• Problem to solve:
Reproduce verbatim every line of text in the records below, leaving out the pictures.
Data records start
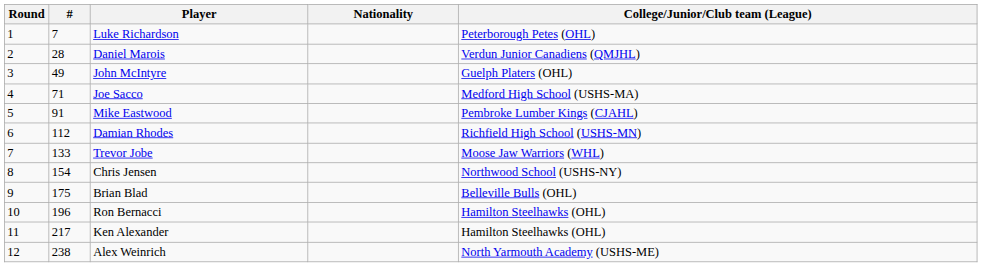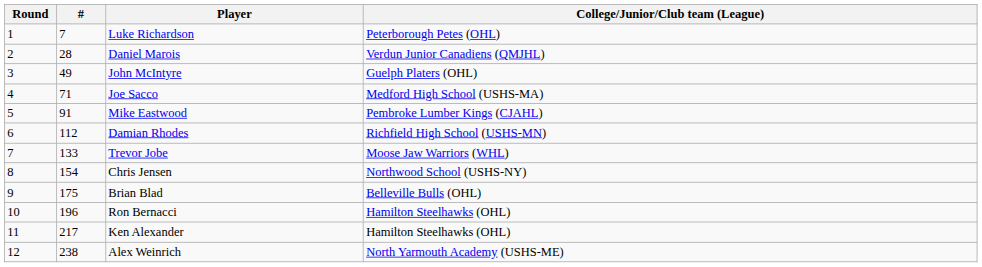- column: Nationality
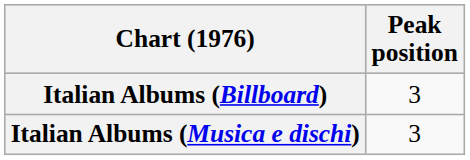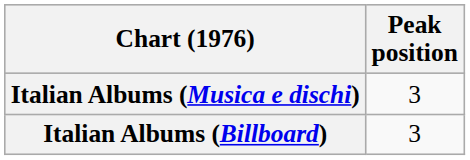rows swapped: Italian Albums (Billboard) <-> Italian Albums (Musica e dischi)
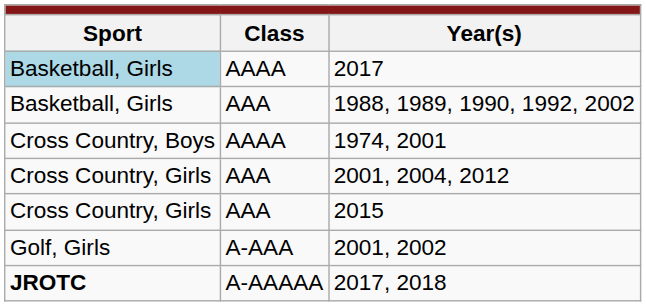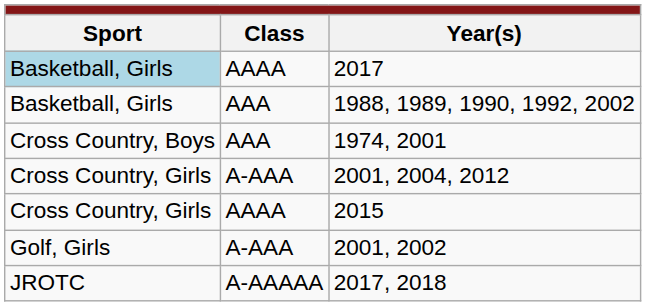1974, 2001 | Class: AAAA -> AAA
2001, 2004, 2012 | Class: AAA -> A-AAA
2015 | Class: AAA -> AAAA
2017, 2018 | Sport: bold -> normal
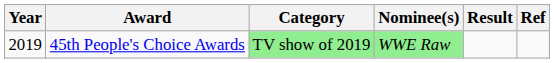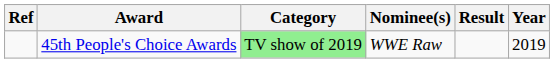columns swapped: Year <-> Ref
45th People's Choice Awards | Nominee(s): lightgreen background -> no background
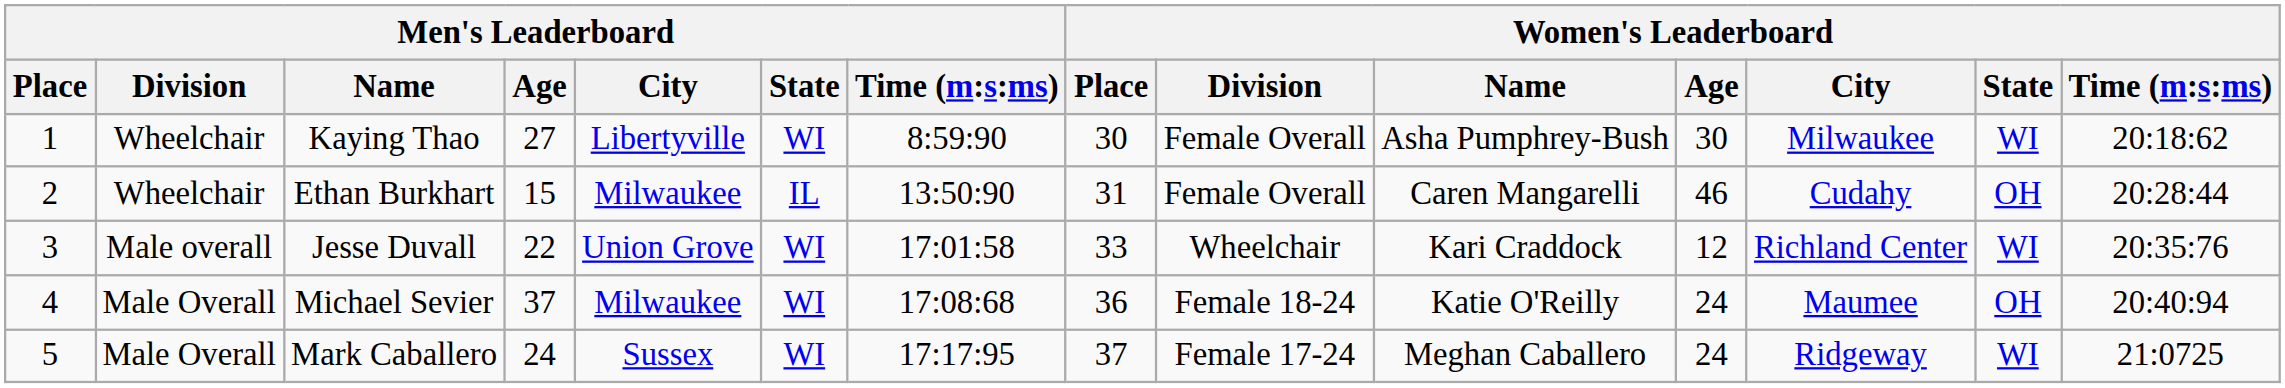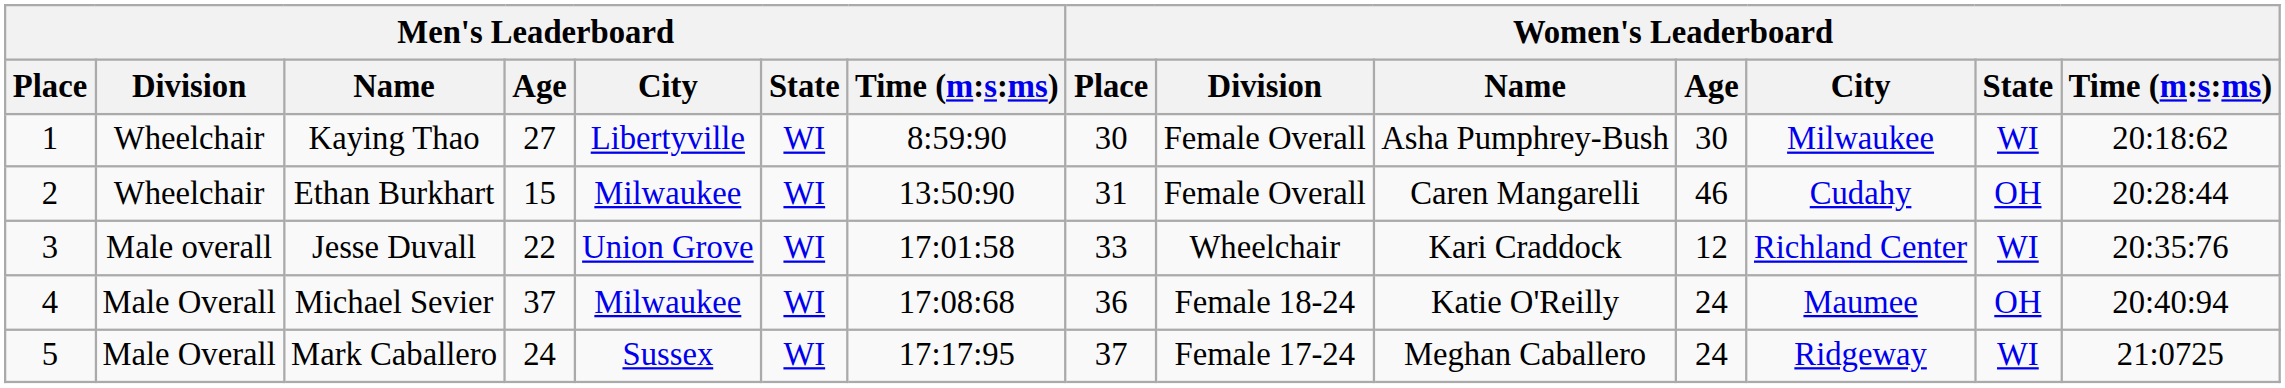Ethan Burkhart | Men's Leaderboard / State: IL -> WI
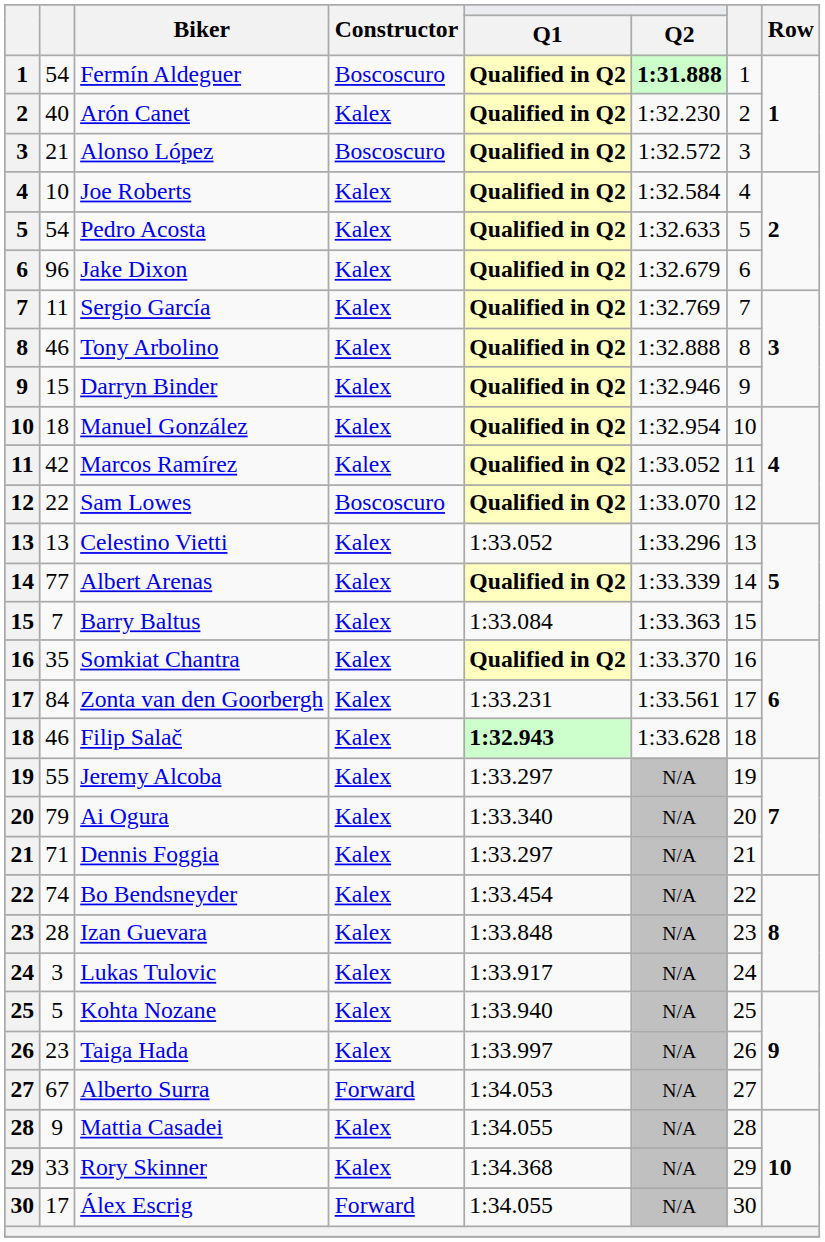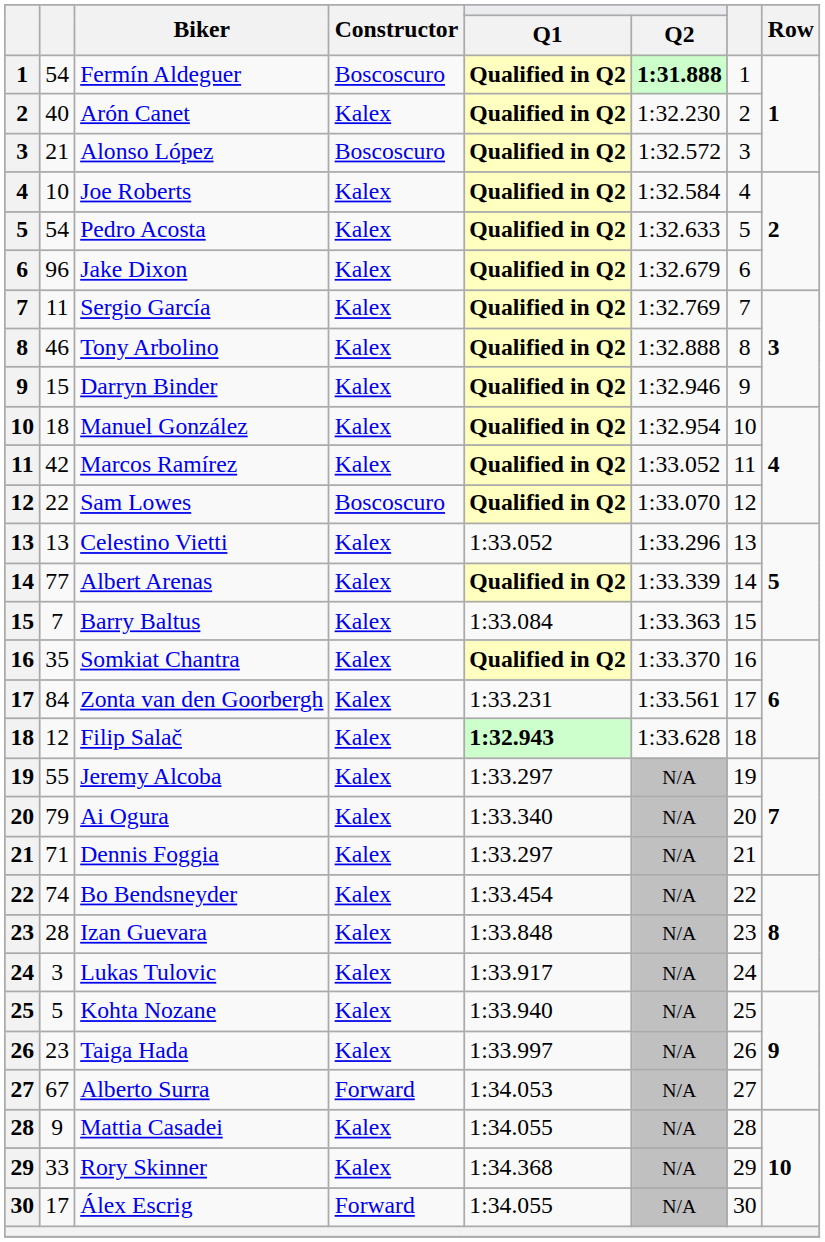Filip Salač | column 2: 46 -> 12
Data records end
• Response for this exercise:
- column: Nationality
rows swapped: Italian Albums (Billboard) <-> Italian Albums (Musica e dischi)
1974, 2001 | Class: AAAA -> AAA
2001, 2004, 2012 | Class: AAA -> A-AAA
2015 | Class: AAA -> AAAA
2017, 2018 | Sport: bold -> normal
columns swapped: Year <-> Ref
45th People's Choice Awards | Nominee(s): lightgreen background -> no background
Ethan Burkhart | Men's Leaderboard / State: IL -> WI
Filip Salač | column 2: 46 -> 12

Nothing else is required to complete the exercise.